Cast a Long Shadow_A heartwarming saga of marriage and friendship in a small country town by Mary E. Pearce

Cast a Long Shadow_A heartwarming saga of marriage and friendship in a small country town by Mary E. Pearce

Author:Mary E. Pearce [Pearce, Mary E.]
Language: eng
Format: epub
Tags: family sagas, historical romance, victorian romance, small town romance, rural saga, rural romance, 1800s fiction, country life, country living
Publisher: Wyndham Books (Family Saga)
Published: 2018-11-13T05:00:00+00:00


Chapter Nine

However hard Ellen worked, keeping the cottage cleaned and scrubbed, she could never quite get rid of the smell of the smithy, even when the two doors between were kept firmly closed. There was always a hint of it in the air, a faint smokiness hanging over everything, and Ellen knew without fail when a hot shoe was laid on a hoof.

One morning when Will had been into the cottage in a hurry, he left both doors ajar behind him, and Ellen, coming in from shopping, found the kitchen full of smoke. Newly laundered clothes, hanging on the airer, were all covered in black smuts, and so were pastries cooling on the table. She went through to the smithy and called out to Will.

‘I wish you’d remember to close these doors! The whole house is full of blacks!’

She closed both doors on that side and opened the others to let out the fumes. The smeech, she knew, would hang for hours.

Will, in the smithy, had to endure the inevitable teasing. Ben Tozer was there and so were the grooms from Dinnis Hall.

‘Seems as if housekeepers is pretty much the same as wives, the way you get it in the neck, Will.
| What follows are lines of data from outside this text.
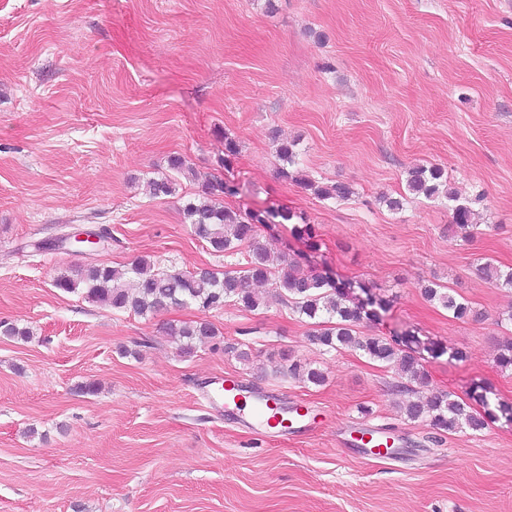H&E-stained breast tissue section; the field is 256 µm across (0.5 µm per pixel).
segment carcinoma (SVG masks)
I'll return each instance as SVG.
<instances>
[{
  "mask_svg": "<svg viewBox=\"0 0 512 512\" xmlns=\"http://www.w3.org/2000/svg\"><path fill=\"white\" fill-rule=\"evenodd\" d=\"M296 143L279 142L276 157L282 162L279 175L296 179L290 167L296 164ZM304 186L326 200H343L351 194L349 186L336 183L330 187ZM407 192L427 199L444 198L452 212L448 231L455 237L472 236V209L470 200H462L448 180L445 170L435 165H418L408 171ZM239 194L238 186L229 180H213L202 188L199 197L187 202L183 212L195 235L205 240L217 253L236 255L240 247L248 245L244 267L223 272L212 269L192 271L180 269L160 270L146 257H139L130 265L118 269L108 265H93L77 271L76 277H60L55 287L65 292L81 291L92 303L108 307L117 313L137 316H154L170 307H195L200 311L221 309L233 303L246 310L255 311L264 306V297L253 285L269 283L287 301L289 308L311 325L309 340L327 350L353 349L369 359L393 367L401 379L398 388L409 393L427 384L423 353L432 357L449 354L458 361L464 353L435 342H424L411 333L409 337L362 336L359 327L377 319L373 306L384 309L387 300L368 296V301L358 300L352 294L354 284L338 282L334 278L304 269L296 260L284 256L273 262L268 248L256 240L258 227L268 224H290L292 234L307 242L312 250L319 248L316 228L312 224H296L297 215L279 209L235 210L224 205L223 200ZM482 277L497 288L512 289V269L507 271L486 262L479 268ZM423 297L448 310L458 320L479 319L482 313L469 301L447 286L434 280H419ZM169 334L178 338L180 352L187 355L196 342H211L218 337L212 323L200 319L181 325H169ZM0 333L23 341L32 339L33 333L12 323L0 322ZM502 370H512V336H504L498 343L495 358ZM288 374L293 378L320 384L323 374L314 368L292 363ZM410 421H422L432 430L453 432L469 429L480 433L496 418L491 411L476 415L464 400L450 393H431L424 398L411 400L404 408Z\"/></svg>",
  "mask_w": 512,
  "mask_h": 512,
  "instance_id": "1",
  "label": "carcinoma"
}]
</instances>
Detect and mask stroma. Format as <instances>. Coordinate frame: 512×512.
<instances>
[{
	"label": "stroma",
	"mask_w": 512,
	"mask_h": 512,
	"mask_svg": "<svg viewBox=\"0 0 512 512\" xmlns=\"http://www.w3.org/2000/svg\"><path fill=\"white\" fill-rule=\"evenodd\" d=\"M280 138L298 140L303 174L351 196L281 178ZM173 155L189 174L151 196ZM419 164L484 194L473 238H449L447 201L407 192ZM216 177L240 185L229 206L292 210L320 247L286 224L259 228L260 243L389 299L361 332L464 351L425 358L430 391L464 399L481 384L474 411L512 405V371L494 362L512 291L478 273L512 267V0H0V320L33 332L0 335V512H512V421L434 435L405 419L394 369L312 344L277 297L140 317L55 287L141 256L223 269L182 212ZM78 230L110 240L79 250ZM433 277L482 319L425 300L417 282ZM202 318L224 349L181 354L166 324ZM293 360L324 382L289 377ZM229 375L321 426L239 423ZM91 381L98 393H80ZM365 426L393 430L398 454L367 461Z\"/></svg>",
	"instance_id": "obj_1"
}]
</instances>
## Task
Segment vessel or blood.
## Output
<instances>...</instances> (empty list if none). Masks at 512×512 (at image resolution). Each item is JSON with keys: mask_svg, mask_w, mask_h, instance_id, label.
<instances>
[{"mask_svg": "<svg viewBox=\"0 0 512 512\" xmlns=\"http://www.w3.org/2000/svg\"><path fill=\"white\" fill-rule=\"evenodd\" d=\"M224 407L249 425L290 434L307 433L317 426L303 405H289L276 396L252 391L244 379L234 376L224 379Z\"/></svg>", "mask_w": 512, "mask_h": 512, "instance_id": "b4317fda", "label": "vessel or blood"}]
</instances>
The next thing you know, she’ll be stopping you going to The Old Tap.’

‘Not with a thirst like mine,’ Will said.

‘You ent there so much as you used to be, however,’

‘Maybe he’s got something better to do,’ Tozer said thoughtfully, ‘or maybe he’s thinking of signing the Pledge.’

‘Maybe I’m tired of the folk there,’ Will said, ‘with their everlasting nodding and winking.’

But his tone and his glance were just as good-humoured as usual. No one ever got a rise out of Will, even when they worked at it.

It was certainly true that he spent less time at the inn these days. A couple of pints and a game of skittles were just about his limit now and sometimes indeed, as winter came in and the days shortened, he stayed at home the whole evening, chatting to John after supper, telling him stories about the smithy, and perhaps seeing him up to bed. Afterwards he would sit by the fire, occupied with some small task, such as scraping the soot from the old kettle or mending the leg of a kitchen chair. Ellen noticed the change in his habits and one evening she mentioned it.

‘I hope you don’t keep away from the inn just because of me,’ she said.

‘I was there on Monday,’ Will said. ‘I go when I want to, never fear.’

‘You used to go every night, either here or Sutton Crabtree. You used to stay till they closed the doors.’

‘It’s a fine thing, I must say, when a man gets nagged for not drinking!’

‘So long as you’re not denying yourself.’

‘I don’t need to go to the inn now I got someone to chat to at home. Besides, I’m too busy nowadays.’ And he held up the new potato-masher that he was making out of wood. ‘There’s no end to the jobs a man has to do when there’s a woman in the house.